The Biscayne Aquifer, named after Biscayne Bay, is a surficial aquifer. It is a shallow layer of highly permeable limestone under a portion of South Florida. The area it underlies includes Broward County, Miami-Dade County, Monroe County, and Palm Beach County, a total of about 4000 sqmi.

==Description==
The water-absorbing layers of rock underlying south Florida divide into three layers. The Biscayne Aquifer is closest to the surface and because of this it directly interacts with natural and man-made bodies of surface water, such as streams, lakes, canals and reservoirs. The ground water and the aquifer currently are managed as an integrated water system.
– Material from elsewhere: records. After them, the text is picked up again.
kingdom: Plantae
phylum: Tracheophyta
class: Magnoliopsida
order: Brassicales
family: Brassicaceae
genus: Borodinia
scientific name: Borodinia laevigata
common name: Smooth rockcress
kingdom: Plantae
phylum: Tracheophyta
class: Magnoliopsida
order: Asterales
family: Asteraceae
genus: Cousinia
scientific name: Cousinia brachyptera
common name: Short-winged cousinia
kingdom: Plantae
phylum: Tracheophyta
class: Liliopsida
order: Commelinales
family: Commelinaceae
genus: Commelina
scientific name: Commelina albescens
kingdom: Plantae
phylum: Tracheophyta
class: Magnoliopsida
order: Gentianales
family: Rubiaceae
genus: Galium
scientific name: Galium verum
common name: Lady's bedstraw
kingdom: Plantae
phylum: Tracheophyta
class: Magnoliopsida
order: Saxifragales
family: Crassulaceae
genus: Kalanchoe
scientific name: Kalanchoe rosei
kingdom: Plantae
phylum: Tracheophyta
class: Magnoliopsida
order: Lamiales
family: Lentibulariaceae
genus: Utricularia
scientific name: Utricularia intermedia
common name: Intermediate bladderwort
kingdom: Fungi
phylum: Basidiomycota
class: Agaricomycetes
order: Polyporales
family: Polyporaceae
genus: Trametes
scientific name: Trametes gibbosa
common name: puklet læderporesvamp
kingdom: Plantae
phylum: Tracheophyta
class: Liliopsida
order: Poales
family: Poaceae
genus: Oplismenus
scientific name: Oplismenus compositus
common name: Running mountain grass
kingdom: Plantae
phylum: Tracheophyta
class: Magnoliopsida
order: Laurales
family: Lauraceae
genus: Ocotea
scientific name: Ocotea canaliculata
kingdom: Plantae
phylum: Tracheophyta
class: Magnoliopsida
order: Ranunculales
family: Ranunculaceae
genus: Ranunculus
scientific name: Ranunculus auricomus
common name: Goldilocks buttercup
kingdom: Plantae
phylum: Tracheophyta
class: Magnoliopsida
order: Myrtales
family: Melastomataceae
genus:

Because the top part of the Biscayne aquifer is the water table, this aquifer is known as an unconfined aquifer. Since it merges with the floor of Biscayne Bay and with the Atlantic Ocean, it is also a coastal aquifer. Both of these factors contribute to its potential contamination. Lowered water tables, primarily from over-pumping, could allow salt water intrusion without man-made interventions such as dam-like structures that control fresh and salt water levels in canals. Because the aquifer is so close to the surface, it is extremely vulnerable to surface contaminants. A massive saltwater plume is radiating from the Turkey Point Nuclear Generating Station toward wellfields in the aquifer.

==Management==

The South Florida Water Management District controls an extensive system of canals and other control systems and pumping stations along with the Biscayne Aquifer, Lake Okeechobee and three other large water conservation areas as it monitors and controls the storage and release of the water in the district. It must take into account the danger of salt water intrusion and monitor water demand while it manages surplus flood water and maintains water table levels and adequate water supplies.

The Biscayne Aquifer supplies South Florida metropolitan area with its primary source of fresh water. This area includes most of south Florida (Miami-Dade, Monroe, and parts of Broward Counties) as well was other urban areas stretching from Homestead, Florida to Delray Beach, Florida. Further, water from the Biscayne Aquifer is piped to the Florida Keys.